20 May

War Sucks…

I finished it (not in time to enter it in Houston as Deborah asked — although, even if I had I don’t think I would have). And although I am very pleased with how it turned out and happy to share it here, I won’t hold anything against anyone who clicks away to another site if it’s not their cup of tea.

I wasn’t completely sure where I was going with this one as I worked on it. I had more of a mood or feeling in mind than any specific pattern or construction method.

As I photographed it, I enjoyed finding interesting compositions with the larger composition.

The fractured aspect of crazy quilting made sense for the background, as did the hint of stitching the seams back together. Pretty silk flower stitches were obviously out, but more utilitarian ones like blanket, cretan, and plain old straight stitches were in.

I allowed for raw edges (war is nothing if not raw) and stitched on jumbles of knotted threads ripped from my fabrics after the wash. The red words are raw edge appliquéd with intentionally messy lines, but without fusible, so that their edges will deteriorate with each wash or handling.

I used stencilled, splattered, scribbled, new commercial, re-purposed, discharged, uniform, and dyed fabrics. I worked the fabrics both before and after piecing them. I experimented with using thickened Procion dyes because I like the hand they leave (or more like don’t leave) on the fabric, but am learning through trial and error that my manner of working lends itself better to paints.

The quilt is backed with an old woolen blend army blanket and I left the edges open and stuffed them with fabrics and yarns that could allude to bandages and guts. The intent is more gruesome than the look, but it works for me. The overall quilting is intersecting straight lines that could be tracer fire or bullet trajectories.

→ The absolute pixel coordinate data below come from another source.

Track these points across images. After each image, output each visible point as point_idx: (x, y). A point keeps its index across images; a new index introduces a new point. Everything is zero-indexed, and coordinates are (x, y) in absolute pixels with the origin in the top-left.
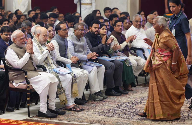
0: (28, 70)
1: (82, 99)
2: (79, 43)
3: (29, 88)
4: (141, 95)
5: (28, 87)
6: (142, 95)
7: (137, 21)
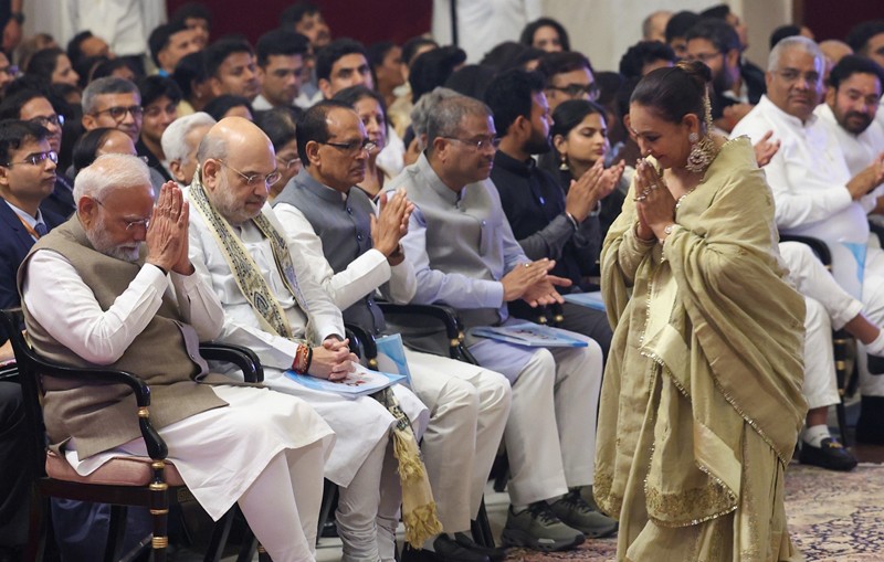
0: (156, 379)
1: (470, 536)
2: (452, 215)
3: (163, 481)
4: (813, 511)
5: (158, 475)
6: (821, 510)
7: (791, 74)
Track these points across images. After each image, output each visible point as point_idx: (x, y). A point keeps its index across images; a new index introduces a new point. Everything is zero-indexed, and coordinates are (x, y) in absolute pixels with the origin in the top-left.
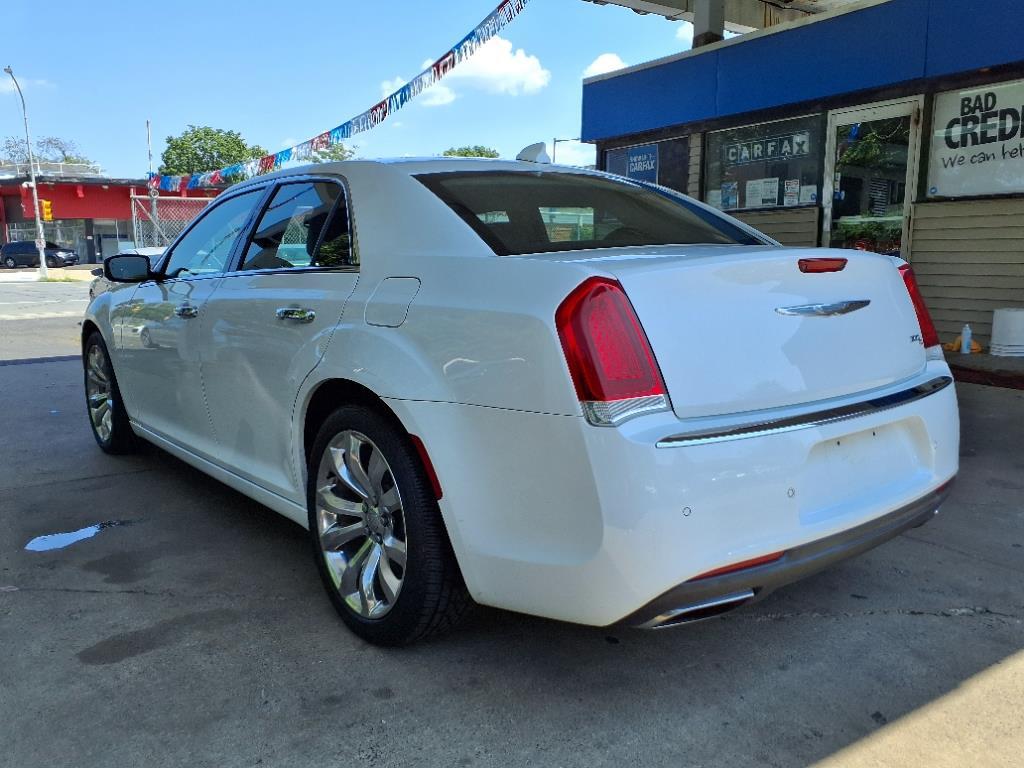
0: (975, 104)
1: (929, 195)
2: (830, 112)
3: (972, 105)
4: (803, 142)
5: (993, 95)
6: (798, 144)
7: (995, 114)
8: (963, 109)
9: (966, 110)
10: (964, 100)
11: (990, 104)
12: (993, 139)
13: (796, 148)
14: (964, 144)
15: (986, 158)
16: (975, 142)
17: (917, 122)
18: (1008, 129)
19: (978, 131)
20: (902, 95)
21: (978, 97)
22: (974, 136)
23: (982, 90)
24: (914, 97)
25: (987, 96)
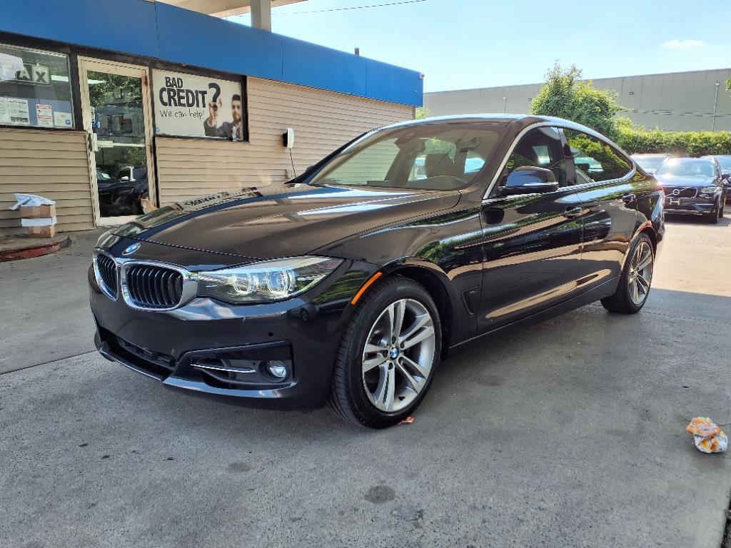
0: (173, 82)
1: (157, 133)
2: (79, 58)
3: (171, 82)
4: (44, 74)
5: (181, 80)
6: (38, 73)
7: (183, 91)
8: (167, 82)
9: (169, 84)
10: (166, 78)
11: (180, 85)
12: (184, 105)
13: (36, 77)
14: (170, 105)
15: (182, 115)
16: (176, 105)
17: (146, 83)
18: (191, 102)
19: (176, 97)
20: (134, 63)
21: (174, 79)
22: (174, 100)
23: (175, 75)
24: (142, 67)
25: (178, 79)
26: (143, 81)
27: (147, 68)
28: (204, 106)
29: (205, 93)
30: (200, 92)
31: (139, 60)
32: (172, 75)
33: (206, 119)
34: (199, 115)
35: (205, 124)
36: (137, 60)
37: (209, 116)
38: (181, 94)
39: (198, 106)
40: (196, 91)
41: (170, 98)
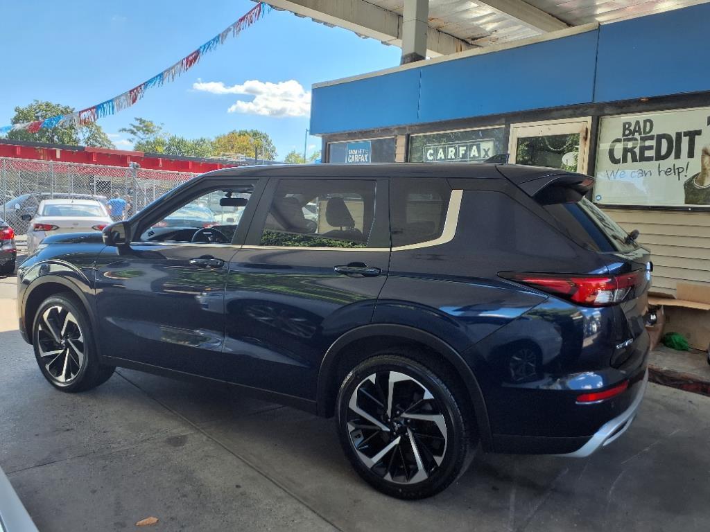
0: (635, 128)
1: (595, 201)
2: (512, 126)
3: (632, 128)
5: (651, 122)
7: (651, 138)
8: (625, 129)
9: (627, 132)
10: (625, 124)
11: (648, 129)
12: (649, 159)
14: (625, 160)
15: (644, 174)
16: (634, 160)
17: (586, 139)
18: (664, 151)
19: (637, 151)
20: (571, 116)
21: (638, 122)
22: (634, 154)
23: (641, 117)
24: (582, 119)
25: (645, 122)
26: (581, 137)
27: (589, 119)
28: (691, 154)
29: (699, 133)
30: (686, 134)
31: (578, 112)
32: (632, 118)
33: (690, 175)
34: (678, 171)
35: (689, 186)
36: (575, 110)
37: (699, 170)
38: (648, 143)
39: (678, 156)
40: (679, 135)
41: (626, 151)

“War Sucks”      83.5″x53″    Kristin La Flamme, 2009

11 May

The Uncomfortable Zone

The quilt I’m working on right now has got me out of my comfort zone, and not in a way I expected. The long story:

In 2003 (or maybe early ’04) when my hubby returned from war, we marked the event by getting tattoos. Cliché yes, but we did it. His is army related, mine’s just pretty. Knowing he’d eventually deploy again, I naturally wondered if we’d get more tattoos. I figured that I’d go more literal the next time and get a simple “War Sucks.” Straightforward and pretty much applies to all wars, and to all sides.

Fast forward to a few months ago, when a quilted version of the statement came to me (probably in the shower — it’s where I get most of my ideas. I am a walking cliché.). I started piecing bits and scraps together . When my mom came to visit, she asked about the depressing, fractured, army -related bits in progress on the design wall door. When I explained my concept she confirmed that she was getting exactly that vibe from my preliminary patches.

This week I was working on the words. I used my computer to “set type” and create templates for each letter. At the same time I was packing up a care package for Mr. Incredible. My daughter asked if she could make something for daddy on the computer using words and “paint.” Sure. I got her started in Photoshop and showed her the text tool (she’s already pretty proficient with the paintbrush, lasso, and eraser tools) and left her to her own devices while I continued my momentum on the quilt. When I returned to check on her, she’d written “war sucks” in some nice typefaces and bold colors. I gently told her that the quilt I was working on was for me, so I only needed to worry about what I thought of it, but if she was making a picture for daddy she needed to think about how he’d feel and he probably didn’t want the message “war sucks” while he’s sitting in the middle of it. She was understandably upset and ultimately lost interest in the project all together. In retrospect, I realized that she was picking up on my playing with typography and I probably should have stopped what I was doing and sat down with her to find more appropriate words to use so she could enjoy the process as well.

The episode got me thinking. Should I be working on art like this with impressionable kids around? Should I not deal with sensitive issues at this point in my journey? Should I sequester the art so the kids don’t see it? Should I let them see it and just use it as a talking point? (They’ve already seen boobies and a vagina in my 12×12 pieces, and either didn’t get it [the latter], or didn’t care [the former].) I also realized at that point that I would not be taking this quilt to “Show and Tell” at the Hawai’i Quilt Guild. It would fall under the umbrella of dinner party subjects not to be brought up in polite company.

These are concerns I have never had to worry about with my pretty little houses and German landscapes. I’ve never been much of a “statement” person. While I have very strong opinions, I generally keep them to myself and a small group of friends and family (and kick myself on the occasions when I’ve let someone push my buttons at a party or other gathering). In general my public voice and my art hope to be more diplomatic and universal, or at least more subtle in their subversity. I wonder if people who regularly make bold statements with their art have moved beyond the squirmy phase I’m feeling now, or if part of the excitement of making the art is knowing it will bring viewers’ reactions to the surface. I don’t know if I’ll be making more protest quilts or not, but right now, I’m actually looking forward to returning to the nice acceptable roots and houses in my queue.